Monday, April 28, 2008

Changing names and language in Egypt

In the old days, children, every Jewish day-school had students with names like Andrew, Scott, and Jennifer. Just as common was the well-meaning Rabbi who would insist on calling them by their Hebrew names (Aharon, Shmuel, and Yocheved.) The reason? Why, the midrash of course:

"Did not Israel possess four mitzvot [while they were in Egypt]…: that they were sexually pure, that they did not gossip, that they did not change their names, and that they did not change their language." -- R. Eliezer haKappar, as quoted by the Mechilta

I confess to never quite understanding this Midrash. Perhaps you can help. One problem is that the redeemer himself seems to have had an Egyptian name. [More here] Another, is that it seems clear from the textual evidence that the Isralites did change their names. The names of the original nation of seventy that settled in Goshen are given. We also have the names of the tribal leaders who took part in the Exodus, and the names of a few others dignitaries. Not one of them is a repeat. If the Jews who were redeemed from Egypt understood this Midrash in the way that most Jews do today, wouldn't we find at least one Avraham, and maybe a Yosef or a Yehuda, among the dor hamidbar? Yet, we don't.

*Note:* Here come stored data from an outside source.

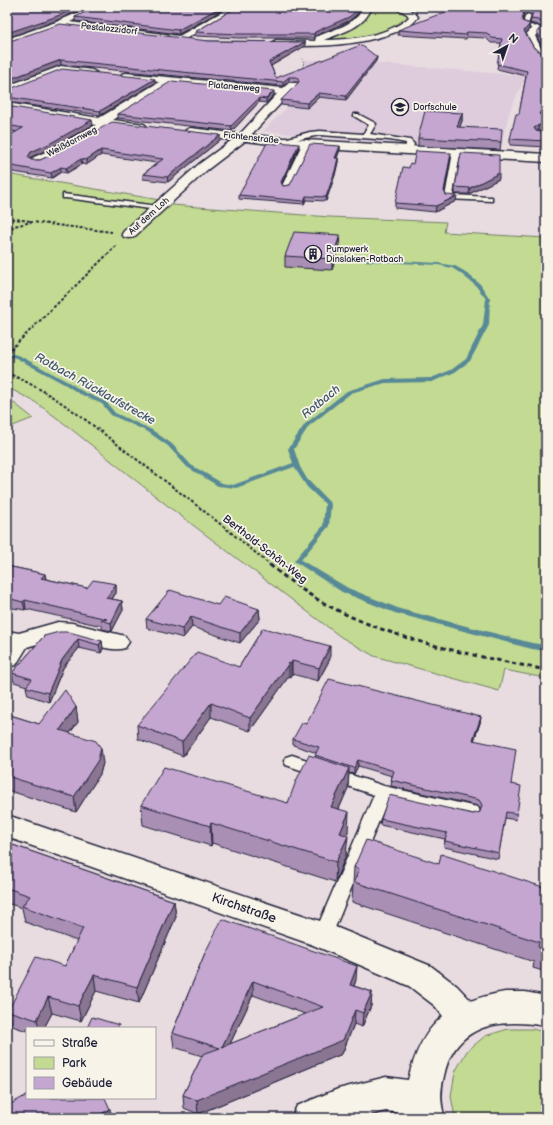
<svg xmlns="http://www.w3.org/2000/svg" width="553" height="1125" viewBox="0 0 553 1125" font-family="'Balsamiq Sans',sans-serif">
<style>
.built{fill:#deccdc}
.green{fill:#c2da91;stroke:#727e66}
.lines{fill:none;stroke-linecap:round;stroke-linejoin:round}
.stream{fill:#598997;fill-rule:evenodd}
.lane-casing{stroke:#22223b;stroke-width:3}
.street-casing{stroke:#22223b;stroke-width:3}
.secondary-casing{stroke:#22223b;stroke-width:3}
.path-far2{stroke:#22223b;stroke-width:1;stroke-dasharray:1.5 1.5;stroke-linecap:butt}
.path-far1{stroke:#22223b;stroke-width:2;stroke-dasharray:3 2;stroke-linecap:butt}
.path{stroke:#22223b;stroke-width:3;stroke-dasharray:4.5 3.5;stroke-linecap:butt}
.lane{fill:#f7f3e8;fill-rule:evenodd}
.street{fill:#f7f3e8;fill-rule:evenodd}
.secondary{fill:#f7f3e8;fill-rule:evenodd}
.wall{fill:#a98fb4;stroke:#22223b;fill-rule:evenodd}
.shaded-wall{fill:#8a7492;stroke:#22223b}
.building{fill:#c5a6d1;stroke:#22223b;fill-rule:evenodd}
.labels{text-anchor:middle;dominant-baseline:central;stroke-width:3.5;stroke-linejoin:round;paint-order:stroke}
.far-street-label{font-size:9px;fill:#22223b;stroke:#f7f3e8}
.far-poi-label{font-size:9px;fill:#22223b;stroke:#f7f3e8;text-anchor:start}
.street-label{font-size:11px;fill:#22223b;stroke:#f7f3e8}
.water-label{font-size:12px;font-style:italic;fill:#3d5669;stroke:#f7f3e8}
.near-street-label{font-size:13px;fill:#22223b;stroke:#f7f3e8}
</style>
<rect width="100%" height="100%" fill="#e8dce1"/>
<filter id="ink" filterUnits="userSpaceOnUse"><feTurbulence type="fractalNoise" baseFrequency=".025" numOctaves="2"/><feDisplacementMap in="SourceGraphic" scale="8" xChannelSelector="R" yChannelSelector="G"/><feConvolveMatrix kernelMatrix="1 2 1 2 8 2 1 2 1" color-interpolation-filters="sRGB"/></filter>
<g filter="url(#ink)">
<path class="built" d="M305,60H337L526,76L510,110L500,150L347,140L263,131L297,98V89L305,67Z"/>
<path class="green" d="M370,7C385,7 399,5 410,17C388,39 353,39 323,41V39L367,19L365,18L369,13Z
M7,174L160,200L153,205L168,209L172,205L330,217L446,222L444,232L546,238V682L540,677L504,670L499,691L374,656L341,637L173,510L61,421L35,402L7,387Z
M14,403L33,418L13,426L7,421V405Z
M508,1029H533L546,1033V1118H455L451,1096L455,1072L467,1051L485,1036Z"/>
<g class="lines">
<path class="stream" d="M361,259L438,263L455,266L464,271L480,284L490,299L489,325L470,361L455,372L432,382L385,383L351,393L309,426L294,449L300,467L307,479L331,504L329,526L301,560L348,588L400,609L532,643L546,645V651L532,649L395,613L342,592L294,561L323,526L325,504L307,487L294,467L236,488L218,486L187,467L168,446L148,432L111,415L102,404L78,393L66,385L16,358L7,356V352L20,356L70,383L82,391L106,402L115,413L152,430L172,444L191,465L222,483L233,485L293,463L288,449L305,424L347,391L385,379L431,378L451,370L466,359L483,325L486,299L476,286L460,273L452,268L438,265L363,261L361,260Z"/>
<defs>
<path id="lane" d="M528,14L531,16L528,24L539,28V30L523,26L525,16Z
M354,114H358L375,123L376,124L370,134L410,140L414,144L412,150L408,152H405L406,143L390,140L320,135L281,143L277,141L310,132L320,131L363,134L369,125L354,116Z
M303,142H309L310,144L290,186L289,188H283L282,186Z
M453,152H459L460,154L453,195L489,197H492V201L446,199L445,197Z
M63,194L158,206L162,208L158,210L66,198H63Z
M292,755L384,786L472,806L478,807L480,812L478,817L472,818L388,799L332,935L329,941L323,943L317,941L314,935L374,795L286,765L284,761L286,757Z"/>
<path id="street" d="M91,7H102L70,22L179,36L231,7H241L180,42L60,27L7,45V39L56,22Z
M364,7H372C364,28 343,32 324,40C350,40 389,36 409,17L407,14L394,7C405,7 412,8 418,17C412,26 403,30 393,33C353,47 318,46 276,46L271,43L276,40L315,41L316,37C333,29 355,26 364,7Z
M537,26L542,29L535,36L541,48L546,52V60L534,52L525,35L534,27Z
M61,66L92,70L97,73L92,76L62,72L7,93V86Z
M126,73L283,88L289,83H297L298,85L251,135L306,140L546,154V162L306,148L245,141L207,170L134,237L129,238L124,237L122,234L124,231L199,164L232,140L190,136L186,134L184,132L186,130L190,128L240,134L277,94L172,84L113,120L144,124L146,126L144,128L140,129C133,129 115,125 109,127C91,133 50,168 32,164L30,161L32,158L50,150L96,125L7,109V103L99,118L159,82L122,78L121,76L122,74Z
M58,622L72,623L125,636L129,642L125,648C107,653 89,641 70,639C55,637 42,643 27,647L16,665L7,667V631L19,633Z
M7,815L323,922L431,966L457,986L477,1007L481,1018L477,1029L465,1033L453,1029L435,1006L409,986L313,945L7,837Z"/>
<path id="secondary" d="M505,992H525L546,996V1026C501,1018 455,1023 444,1076C440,1091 440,1103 445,1118H409L408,1114L386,1111L358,1118H291L297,1106L338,1089L386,1077L408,1080C422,1023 448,1002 505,992Z"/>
</defs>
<use href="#lane" class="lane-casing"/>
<use href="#street" class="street-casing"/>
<use href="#secondary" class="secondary-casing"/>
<path class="path-far2" d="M302,58L304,62L302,70"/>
<path class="path-far1" d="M7,218L30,221
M7,231L14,226L32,222L112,232
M7,353L117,245
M7,373C53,392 91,424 131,455C178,491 226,527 271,566"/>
<path class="path" d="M270,565C292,583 315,600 341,612C405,643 477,656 546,670"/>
<use href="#lane" class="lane"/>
<use href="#street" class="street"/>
<use href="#secondary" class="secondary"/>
</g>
<path class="wall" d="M228,7L179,34L75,21V17Z
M237,7H363L354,17L349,21L315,36L314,38H239L195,36V32Z
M546,7V51L542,47L537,36V32L541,27L538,25L530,23L532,15L527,13L524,16L522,21L530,24L529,29L526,33L534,48L546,55V116H544H546V131H537L546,133V147L510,145V139L519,114L526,76L497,69L501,43H491L486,38L467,37L466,39L398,35V30L491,9Z
M209,41L305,42V46L271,66L276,78L377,57L376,61L346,100L319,97L307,108L281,105V100L298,83L297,82H289L283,86L61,65L7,42Z
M155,83L101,115L7,102V90Z
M274,95L266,103L259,102L232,131L118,118V114Z
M7,106L93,125L49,149L31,157L30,159L31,160H40L58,152L220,135V140L168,182L143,179V174L157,163L101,155L86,165L82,164L67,173L61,172L52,178L7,171V137L17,132L7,130Z
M462,113V121L459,127L501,142L500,150L418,146V138Z
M340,146V150L337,158H338V162L335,175L326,201L306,200L304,204L239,199V195L299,147L282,183L283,186L290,185Z
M450,158L444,192L446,195L456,201L435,212L395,208V203L409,168L413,164Z
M499,179L469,194H455V187Z
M340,235L339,246L332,270L285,267V256Z
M7,566L45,574L46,579L87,588L116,584V593L112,599L122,601L123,610L112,631L102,629V626L26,609L25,610L7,607Z
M218,605L259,609L260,619L240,643L192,627L183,638L147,628L146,619Z
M263,628L330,659L318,681L292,674L291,677L289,676L250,731L211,717L183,756L138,739L137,725L239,667Z
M44,636L102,641L103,649L101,653L79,648L63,668L49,702L28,695L26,687L27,686L14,682L12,673Z
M76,707L78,722L70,733L103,763L100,774L76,812L7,790V714L39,724Z
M481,717L480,723L474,741L511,784L517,814L516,820L505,818L498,859L444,847L445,839L380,825L381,819L473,814L480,812L481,810L478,806L391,786L392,776L358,766L354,774L349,773L348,788L339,809L348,832L346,835V855L335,882L212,843L211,846L143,825L141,805L288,803L315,757L317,753L293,745V739L306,724Z
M7,843L174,901L176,917L139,1003L96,991L81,1021L52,1013L44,1028H27V1031L12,1026L8,1011L65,966L77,941L25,922L22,908L7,903Z
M439,864L546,888V972L533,968L534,962L352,902L354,867Z
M205,953L356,980L354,986L372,992L371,1006L362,1027L354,1024L342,1054L198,1114L184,1108L183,1095L202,1056L174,1047L172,1033ZM253,995L305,1014L230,1044Z"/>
<path class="shaded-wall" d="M78,7H87L55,21L7,38V33Z
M221,7H228L179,34L178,30Z
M360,7H363L354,17L349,21L315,36L314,38V34L315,32Z
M528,8L527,13L524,16L522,26L524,11Z
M530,24L529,29L524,36V31Z
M305,42V46L269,67V62Z
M377,57L376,61L346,100V96Z
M61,60V65L7,85V80Z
M289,77V82L283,86V82Z
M155,79V83L101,115L100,111Z
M274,91V95L266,103V99Z
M319,93V97L307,108V103Z
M259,98V102L232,131L231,126Z
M546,110V116L541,117L539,114L541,111Z
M462,113V121L457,135V127Z
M92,120L93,125L49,149L31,157L29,162L28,157L31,152Z
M539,125L538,131L534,134V128Z
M220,135V140L168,182L167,177Z
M299,144V147L281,185V182Z
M340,146V150L335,161V158Z
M101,150V155L86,165V160Z
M451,153L450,158L444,197V191Z
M338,158V162L335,175L326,201V197Z
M81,159L82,164L67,173L66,168Z
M61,167V172L52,178L51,173Z
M499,173V179L469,194L470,188Z
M306,196V200L304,204V201Z
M457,196L456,201L435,212L436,206Z
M340,235L339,246L332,270V259Z
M45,574L46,582L41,578Z
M116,584V593L107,606L106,598Z
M25,600L26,609L25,610L23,602Z
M122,601L123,610L112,631L111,623Z
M259,609L260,619L240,643V633Z
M191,617L192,627L183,638L182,629Z
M78,639L79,648L63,668L49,702L48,693L62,660Z
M102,641L103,649L101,653L99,645Z
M330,646V659L318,681L319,668Z
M292,661V674L291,677V664Z
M289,663V676L250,731V718Z
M211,703V717L183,756L182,742Z
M76,707L78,722L62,744L60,730Z
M481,717L480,723L472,746L473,740Z
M101,748L103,763L100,774L76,812L74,797Z
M358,760V766L354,774V768Z
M349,768L348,788L331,827V807Z
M349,812L348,832L339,853L340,833Z
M211,823L212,843L211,846L210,826Z
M348,836L346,855L335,882L336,862Z
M174,901L176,917L139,1003L137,987Z
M357,966L356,980L349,999L350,985Z
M94,975L96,991L81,1021L78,1006Z
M253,981V995L222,1061V1047Z
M372,992L371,1006L362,1027L363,1013Z
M48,997L52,1013L44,1028H39L37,1020Z
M355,1010L354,1024L342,1054L198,1114L197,1100Z
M110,1109L112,1117L110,1118H94Z"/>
<path class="building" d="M7,7H78L55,17L7,33Z
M96,7H221L178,30L75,17Z
M237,7H360L354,13L349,17L315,32L314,34H239L195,32Z
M458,7H481L491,9L499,7H546V45L543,42L537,32L544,24L538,20L531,19L533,11L528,8L524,11L522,21L530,24L524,31L534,48L546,55V110L541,111L539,114L546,116V126L539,125L534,128L536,131L546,133V141L510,139L516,114H519L527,71L497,64L502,39L492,38L487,33L467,32L466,35L398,30Z
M60,24L209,41L305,42L269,62L276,78L361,45L377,57L346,96L319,93L307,103L281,100L299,82L297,77H289L283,82L61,60L7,80V42Z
M62,69L155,79L100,111L7,97V90Z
M172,81L274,91L266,99L259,98L231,126L118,114Z
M7,106L92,120L49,144L31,152L28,157L31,160H40L58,152L112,122L220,135L167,177L143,174L163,159L101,150L86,160L81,159L66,168L61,167L51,173L7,165V149L8,148L7,147V137L23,128L7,125Z
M425,111L462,113L457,127L502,129L501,142L418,138Z
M278,142L299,144L281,182L283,186L290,185L310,144L340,146L335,158H338L335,171L326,197L306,196L304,201L239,195L267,143L278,144Z
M416,151L451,153L444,191L446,195L457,196L436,206L395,203L403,167L409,168L410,163L413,164Z
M461,153L499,155V173L470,188L455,187Z
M294,232L340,235L332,259L285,256Z
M7,566L45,574L41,578L87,588L93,580L116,584L106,598L122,601L111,623L101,620L107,619L25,600L23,602L7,598Z
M170,590L218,605L224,597L259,609L240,633L191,617L182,629L146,619Z
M263,628L330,646L319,668L292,661L291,664L289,663L250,718L211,703L182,742L137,725L197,652L239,667Z
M59,632H69L102,641L99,645L78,639L62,660L48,693L26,687L32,679L12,673L44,636Z
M329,679L481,717L473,740L516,749L511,784L521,786L517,814L506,812L499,853L445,841L447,833L381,819L389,795L473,814L480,812L482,805L479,800L391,780L394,771L358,760L354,768L315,755L319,747L293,739L302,723L306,724Z
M65,690L76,707L60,730L96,741L101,748L98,760L74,797L7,776V714L39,724Z
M309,755L349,768L331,807L349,812L340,833L348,836L336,862L211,823L210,826L141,805L164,767L288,803L296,781Z
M366,840L439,864L441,854L546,888V950L538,947L539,942L354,882L359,869L354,867Z
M7,843L174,901L137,987L94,975L78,1006L48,997L37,1020L8,1011L36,957L65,966L83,928L22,906L30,896L7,888Z
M222,919L357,966L350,985L372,992L363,1013L355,1010L343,1040L197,1100L183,1095L203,1054L220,1048L172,1033L205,953ZM253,981L323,1007L222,1047Z
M92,1017L119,1025L118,1028H87Z
M27,1095V1098H105L110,1109L94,1118H7V1106Z"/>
</g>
<defs>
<symbol id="school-ring" viewBox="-11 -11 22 22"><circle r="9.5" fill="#f7f3e8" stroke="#22223b" stroke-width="1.5"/><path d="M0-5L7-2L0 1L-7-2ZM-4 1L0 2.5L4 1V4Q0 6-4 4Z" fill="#22223b"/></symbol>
<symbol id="building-ring" viewBox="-11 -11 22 22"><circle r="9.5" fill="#f7f3e8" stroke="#22223b" stroke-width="1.5"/><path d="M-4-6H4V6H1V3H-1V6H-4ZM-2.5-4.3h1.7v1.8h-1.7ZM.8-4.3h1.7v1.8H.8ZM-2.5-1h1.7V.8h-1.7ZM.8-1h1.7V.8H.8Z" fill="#22223b"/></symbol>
</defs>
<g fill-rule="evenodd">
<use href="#school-ring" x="390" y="97" width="20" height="20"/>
<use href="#building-ring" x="303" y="244" width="20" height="20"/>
</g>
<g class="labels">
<g class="far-street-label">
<text transform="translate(109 29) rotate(6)">Pestalozzidorf</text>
<text transform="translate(234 87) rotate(5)">Platanenweg</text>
<text transform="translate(251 138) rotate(6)">Fichtenstraße</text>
<text transform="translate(72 142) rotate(-28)">Weißdornweg</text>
<text transform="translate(149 216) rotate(-42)">Auf dem Loh</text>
</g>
<g class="far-poi-label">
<text x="413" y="107">Dorfschule</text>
<text x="326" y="249">Pumpwerk<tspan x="326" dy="10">Dinslaken-Rotbach</tspan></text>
</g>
<g class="street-label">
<text transform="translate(265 549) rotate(38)">Berthold-Schön-Weg</text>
</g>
<g class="water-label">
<text transform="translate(95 389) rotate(29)">Rotbach Rücklaufstrecke</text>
<text transform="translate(321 402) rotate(-39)">Rotbach</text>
</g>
<g class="near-street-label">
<text transform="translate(244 908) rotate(19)">Kirchstraße</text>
</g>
</g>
<rect width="553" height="1125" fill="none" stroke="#f7f3e8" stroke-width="24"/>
<rect x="12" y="12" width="529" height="1101" fill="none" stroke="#22223b" stroke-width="1.5" filter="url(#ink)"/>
<rect x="26" y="1027" width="130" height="72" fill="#f7f3e8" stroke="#a29fa3"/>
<rect x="34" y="1040" width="20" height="6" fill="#f7f3e8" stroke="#a29fa3"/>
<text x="62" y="1047" font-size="12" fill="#22223b">Straße</text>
<rect x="34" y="1057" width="20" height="12" fill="#c2da91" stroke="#a29fa3"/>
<text x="62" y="1067" font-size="12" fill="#22223b">Park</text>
<rect x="34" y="1077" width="20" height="12" fill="#c5a6d1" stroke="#a29fa3"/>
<text x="62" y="1087" font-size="12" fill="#22223b">Gebäude</text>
<g transform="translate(507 46) rotate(40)" stroke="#f7f3e8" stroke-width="3" paint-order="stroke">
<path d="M0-3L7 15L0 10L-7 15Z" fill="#22223b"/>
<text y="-6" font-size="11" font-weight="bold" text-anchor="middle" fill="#22223b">N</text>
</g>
</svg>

Writing this post, two other thoughts occured to me.
(1) The well-meaning Rabbi mentioned above also told us the Israelites were redeemed because they didn't embrace Egyptian clothing styles. This point isn't mentioned in the Mechilta cited above, and though I may have once known the source of this idea, I appear to have forgotten where to find it, and Google is no help. [Note to DovBear haters: Rejoice! Here's a new opportunity to call me ignorant!] Anyway, the textual evidence opposes this midrash, too: At the Exodus, the Israelites asked the Egyptians for gold, silver, and clothing.

(2) The Midrash above says the Jews were redeemed because they kept their language. For 2000 years, we spoke languages like Aramaic, Greek, German, French and Yiddish, yet it was only after (some) Jews made a serious effort to rehabilitate Hebrew that the State of Israel was established. Coincidence?